▸ **Excerpted text**

There are two major reasons to garden in raised beds. The first is to ensure a dynamite, healthy garden with an excellent harvest. The second is to allow a visual garden to have multiple levels of plant and structure without altering the foundation (which may be a deck, a small backyard, balcony, etc).
In either case, building the raised bed has many fundamentals that, once grasped, make for easy and successful gardening.
Raised beds come in kits you can buy and put together in a few minutes or you can build your own to have a customized garden for your needs and wishes. The choice is up to you, but we will assume you are building your own. If not, the following step-by-step will still be helpful as a guide towards utilizing your raised bed garden kit.

▸ **Work request**
Reproduce the passage on raised-bed gardening verbatim, starting with "There are two" and going on through "and successful gardening.".

▸ **Excerpted records**
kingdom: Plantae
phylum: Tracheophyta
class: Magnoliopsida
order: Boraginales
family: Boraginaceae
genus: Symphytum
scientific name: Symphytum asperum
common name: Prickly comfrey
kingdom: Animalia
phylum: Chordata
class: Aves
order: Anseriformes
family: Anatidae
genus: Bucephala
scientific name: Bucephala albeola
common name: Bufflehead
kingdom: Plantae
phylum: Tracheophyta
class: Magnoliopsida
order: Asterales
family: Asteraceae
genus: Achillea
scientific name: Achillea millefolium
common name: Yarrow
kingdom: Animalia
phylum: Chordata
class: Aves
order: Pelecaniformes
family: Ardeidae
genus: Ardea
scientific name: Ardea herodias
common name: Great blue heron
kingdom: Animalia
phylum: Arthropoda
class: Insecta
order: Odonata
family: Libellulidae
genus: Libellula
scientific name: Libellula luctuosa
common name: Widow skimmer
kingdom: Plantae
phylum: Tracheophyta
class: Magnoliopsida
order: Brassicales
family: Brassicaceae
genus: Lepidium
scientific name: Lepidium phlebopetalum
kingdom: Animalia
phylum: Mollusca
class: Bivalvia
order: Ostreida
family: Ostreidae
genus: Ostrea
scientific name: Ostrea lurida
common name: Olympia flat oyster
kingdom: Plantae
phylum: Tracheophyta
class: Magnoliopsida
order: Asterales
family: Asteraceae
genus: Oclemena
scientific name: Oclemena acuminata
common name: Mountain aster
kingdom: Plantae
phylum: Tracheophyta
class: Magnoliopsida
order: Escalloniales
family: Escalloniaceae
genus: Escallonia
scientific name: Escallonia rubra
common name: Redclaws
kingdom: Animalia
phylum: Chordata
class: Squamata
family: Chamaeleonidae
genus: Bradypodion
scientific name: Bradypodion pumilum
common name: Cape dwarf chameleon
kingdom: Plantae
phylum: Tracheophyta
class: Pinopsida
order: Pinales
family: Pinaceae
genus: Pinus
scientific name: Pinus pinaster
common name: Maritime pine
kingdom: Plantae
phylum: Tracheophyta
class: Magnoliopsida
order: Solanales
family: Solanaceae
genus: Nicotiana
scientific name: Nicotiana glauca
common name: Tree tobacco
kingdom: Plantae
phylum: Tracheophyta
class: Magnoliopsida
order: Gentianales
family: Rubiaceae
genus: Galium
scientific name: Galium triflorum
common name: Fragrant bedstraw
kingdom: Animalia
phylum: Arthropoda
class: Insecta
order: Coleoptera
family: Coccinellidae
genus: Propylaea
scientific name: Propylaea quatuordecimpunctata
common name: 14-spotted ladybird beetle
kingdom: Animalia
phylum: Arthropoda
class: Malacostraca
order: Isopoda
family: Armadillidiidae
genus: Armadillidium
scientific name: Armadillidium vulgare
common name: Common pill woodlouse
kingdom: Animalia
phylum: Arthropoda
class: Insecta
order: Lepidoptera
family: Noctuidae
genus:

▸ **Finished exercise**
There are two major reasons to garden in raised beds. The first is to ensure a dynamite, healthy garden with an excellent harvest. The second is to allow a visual garden to have multiple levels of plant and structure without altering the foundation (which may be a deck, a small backyard, balcony, etc).
In either case, building the raised bed has many fundamentals that, once grasped, make for easy and successful gardening.